[Date Prev][Date Next][Thread Prev][Thread Next][Date Index][Thread Index]
Re: [Groff] bullets render as question marks
From: |
Ingo Schwarze |
Subject: |
Re: [Groff] bullets render as question marks |
Date: |
Mon, 30 Nov 2015 23:40:22 +0100 |
User-agent: |
Mutt/1.5.23 (2014-03-12) |
Hi Aaron,
Aaron Davies wrote on Mon, Nov 30, 2015 at 03:04:20PM -0500:
> On Nov 30, 2015, at 12:52 PM, Ingo Schwarze <address@hidden> wrote:
>> Aaron Davies wrote on Mon, Nov 30, 2015 at 12:38:13PM -0500:
>>> \(bu bullets in man pages are rendering as question marks under
>>> default settings for me
>> * Which version of groff are you running?

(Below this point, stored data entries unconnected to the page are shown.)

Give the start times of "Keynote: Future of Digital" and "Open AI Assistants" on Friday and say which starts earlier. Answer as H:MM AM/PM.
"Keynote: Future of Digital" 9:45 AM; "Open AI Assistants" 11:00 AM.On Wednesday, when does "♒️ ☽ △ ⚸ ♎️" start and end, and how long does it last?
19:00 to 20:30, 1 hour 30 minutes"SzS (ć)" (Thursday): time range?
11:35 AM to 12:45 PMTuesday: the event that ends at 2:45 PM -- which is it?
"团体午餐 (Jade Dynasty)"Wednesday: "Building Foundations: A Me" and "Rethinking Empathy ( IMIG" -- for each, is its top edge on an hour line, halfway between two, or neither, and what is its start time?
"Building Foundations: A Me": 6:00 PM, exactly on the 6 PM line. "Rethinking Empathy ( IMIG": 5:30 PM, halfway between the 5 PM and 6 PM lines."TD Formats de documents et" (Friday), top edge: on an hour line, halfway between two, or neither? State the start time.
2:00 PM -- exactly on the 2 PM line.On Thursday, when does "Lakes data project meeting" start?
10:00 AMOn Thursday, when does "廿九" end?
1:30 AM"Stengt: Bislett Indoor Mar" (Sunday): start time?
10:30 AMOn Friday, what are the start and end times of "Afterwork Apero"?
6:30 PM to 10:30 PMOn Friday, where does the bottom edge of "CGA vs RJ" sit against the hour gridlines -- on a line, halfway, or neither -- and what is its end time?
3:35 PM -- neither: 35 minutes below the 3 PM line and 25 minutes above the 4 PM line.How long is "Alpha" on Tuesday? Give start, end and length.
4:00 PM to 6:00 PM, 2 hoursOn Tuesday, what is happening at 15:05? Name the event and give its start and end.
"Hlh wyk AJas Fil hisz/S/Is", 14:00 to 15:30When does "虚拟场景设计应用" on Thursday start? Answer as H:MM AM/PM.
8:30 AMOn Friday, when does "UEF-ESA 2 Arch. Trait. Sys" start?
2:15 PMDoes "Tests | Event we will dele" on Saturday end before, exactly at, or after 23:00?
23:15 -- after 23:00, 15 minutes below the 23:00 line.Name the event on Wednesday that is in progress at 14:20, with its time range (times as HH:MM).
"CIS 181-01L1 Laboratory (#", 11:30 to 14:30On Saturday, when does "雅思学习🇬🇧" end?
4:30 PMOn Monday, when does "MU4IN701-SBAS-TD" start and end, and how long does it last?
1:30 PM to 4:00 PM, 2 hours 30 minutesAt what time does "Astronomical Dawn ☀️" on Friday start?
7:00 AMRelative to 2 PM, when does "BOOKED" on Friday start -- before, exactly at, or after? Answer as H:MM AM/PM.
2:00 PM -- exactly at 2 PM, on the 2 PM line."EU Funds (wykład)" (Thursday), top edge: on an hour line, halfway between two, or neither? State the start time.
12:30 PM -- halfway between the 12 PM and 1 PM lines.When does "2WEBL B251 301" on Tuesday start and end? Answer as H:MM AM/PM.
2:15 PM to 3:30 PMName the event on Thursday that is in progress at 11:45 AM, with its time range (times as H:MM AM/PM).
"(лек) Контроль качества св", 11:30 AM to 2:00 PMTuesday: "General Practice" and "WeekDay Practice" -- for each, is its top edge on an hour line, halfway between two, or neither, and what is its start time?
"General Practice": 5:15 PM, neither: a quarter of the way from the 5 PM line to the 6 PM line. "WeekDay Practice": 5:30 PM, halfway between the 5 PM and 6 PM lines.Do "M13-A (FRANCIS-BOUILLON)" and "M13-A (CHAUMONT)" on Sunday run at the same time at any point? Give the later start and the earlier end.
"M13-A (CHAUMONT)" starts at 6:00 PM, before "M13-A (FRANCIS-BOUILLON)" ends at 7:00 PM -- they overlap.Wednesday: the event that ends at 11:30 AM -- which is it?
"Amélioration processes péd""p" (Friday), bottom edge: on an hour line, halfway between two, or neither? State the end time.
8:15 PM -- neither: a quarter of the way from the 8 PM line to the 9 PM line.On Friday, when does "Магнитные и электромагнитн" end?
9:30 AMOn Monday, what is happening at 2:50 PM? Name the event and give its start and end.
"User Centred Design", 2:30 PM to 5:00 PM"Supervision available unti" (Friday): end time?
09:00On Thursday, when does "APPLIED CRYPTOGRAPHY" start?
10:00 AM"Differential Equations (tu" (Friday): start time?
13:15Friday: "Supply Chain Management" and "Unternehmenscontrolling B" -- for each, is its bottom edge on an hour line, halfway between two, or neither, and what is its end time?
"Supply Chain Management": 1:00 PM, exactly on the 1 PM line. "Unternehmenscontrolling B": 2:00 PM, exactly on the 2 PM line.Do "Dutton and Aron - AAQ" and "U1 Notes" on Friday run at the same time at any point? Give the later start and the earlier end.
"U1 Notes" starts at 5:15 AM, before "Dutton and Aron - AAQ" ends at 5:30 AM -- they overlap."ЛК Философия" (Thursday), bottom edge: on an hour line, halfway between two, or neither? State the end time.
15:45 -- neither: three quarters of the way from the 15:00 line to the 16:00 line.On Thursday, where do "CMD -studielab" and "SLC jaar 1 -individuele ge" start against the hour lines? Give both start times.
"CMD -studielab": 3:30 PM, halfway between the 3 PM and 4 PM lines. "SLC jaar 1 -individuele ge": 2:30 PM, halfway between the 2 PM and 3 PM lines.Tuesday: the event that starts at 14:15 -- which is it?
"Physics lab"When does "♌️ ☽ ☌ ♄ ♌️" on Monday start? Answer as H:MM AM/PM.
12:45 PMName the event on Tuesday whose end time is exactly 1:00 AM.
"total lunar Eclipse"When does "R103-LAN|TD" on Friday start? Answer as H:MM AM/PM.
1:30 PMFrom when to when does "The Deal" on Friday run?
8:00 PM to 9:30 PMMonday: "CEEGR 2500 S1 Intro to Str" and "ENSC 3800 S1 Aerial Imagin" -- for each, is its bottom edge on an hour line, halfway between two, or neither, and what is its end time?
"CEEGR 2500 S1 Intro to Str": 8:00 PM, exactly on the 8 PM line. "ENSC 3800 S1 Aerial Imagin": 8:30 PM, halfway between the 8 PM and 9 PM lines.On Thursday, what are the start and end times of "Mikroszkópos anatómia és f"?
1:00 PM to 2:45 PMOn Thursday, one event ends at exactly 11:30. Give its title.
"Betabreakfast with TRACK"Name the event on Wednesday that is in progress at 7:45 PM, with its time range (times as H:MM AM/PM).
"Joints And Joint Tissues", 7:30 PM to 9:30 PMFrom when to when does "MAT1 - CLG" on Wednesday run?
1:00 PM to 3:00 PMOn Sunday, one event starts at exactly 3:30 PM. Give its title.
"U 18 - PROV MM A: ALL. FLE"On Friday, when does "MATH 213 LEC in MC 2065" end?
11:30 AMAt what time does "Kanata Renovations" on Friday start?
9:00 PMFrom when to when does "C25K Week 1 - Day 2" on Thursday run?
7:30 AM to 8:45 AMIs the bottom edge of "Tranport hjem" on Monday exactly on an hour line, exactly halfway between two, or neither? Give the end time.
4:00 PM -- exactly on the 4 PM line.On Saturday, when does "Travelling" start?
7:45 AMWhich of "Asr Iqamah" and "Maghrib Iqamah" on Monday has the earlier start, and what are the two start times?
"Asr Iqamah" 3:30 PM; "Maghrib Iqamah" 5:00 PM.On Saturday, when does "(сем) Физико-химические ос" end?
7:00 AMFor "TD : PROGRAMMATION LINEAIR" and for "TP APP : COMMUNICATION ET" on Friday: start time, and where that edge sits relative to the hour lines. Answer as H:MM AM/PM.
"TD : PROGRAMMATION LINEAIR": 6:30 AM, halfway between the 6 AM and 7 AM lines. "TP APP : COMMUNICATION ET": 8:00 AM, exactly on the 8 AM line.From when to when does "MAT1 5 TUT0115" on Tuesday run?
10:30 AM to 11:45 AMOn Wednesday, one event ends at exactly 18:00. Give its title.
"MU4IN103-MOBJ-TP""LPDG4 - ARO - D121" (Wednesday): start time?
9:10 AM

> on RHEL 6.7, 1.18.1.4; on RHEL 5.11, 1.18.1.1
Oh wow. Those are extremely old versions of groff.
I haven't seen versions that old in production since 2009.
Groff 1.19 came out in 2004, so what you are running is more than
a decade out of date.
> $ locale
> LANG=en_US.UTF-8
> LC_ALL=C
> LC_CTYPE="C"
Hmm, i missed that GNU nroff(1) doesn't call setlocale(3), but
calls locale(1) in a different way, and, failing that, inspects
the environment directly. Can you send the output of the following,
too, to figure out which output device is actually running?
$ locale charmap
$ env | grep -e LC_ALL -e LC_CTYPE
I suspect that you are running in -Tascii mode, but i'm not 100%
sure yet, it could still be -Tutf8.
> $ echo '\(bu' | nroff | hexdump -C
> 00000000 3f 0a 0a 0a 0a 0a 0a 0a 0a 0a 0a 0a 0a 0a 0a 0a |?...............|
So, your problem is probably not related to man(1) or to the terminal,
but groff is actually producing wrong output.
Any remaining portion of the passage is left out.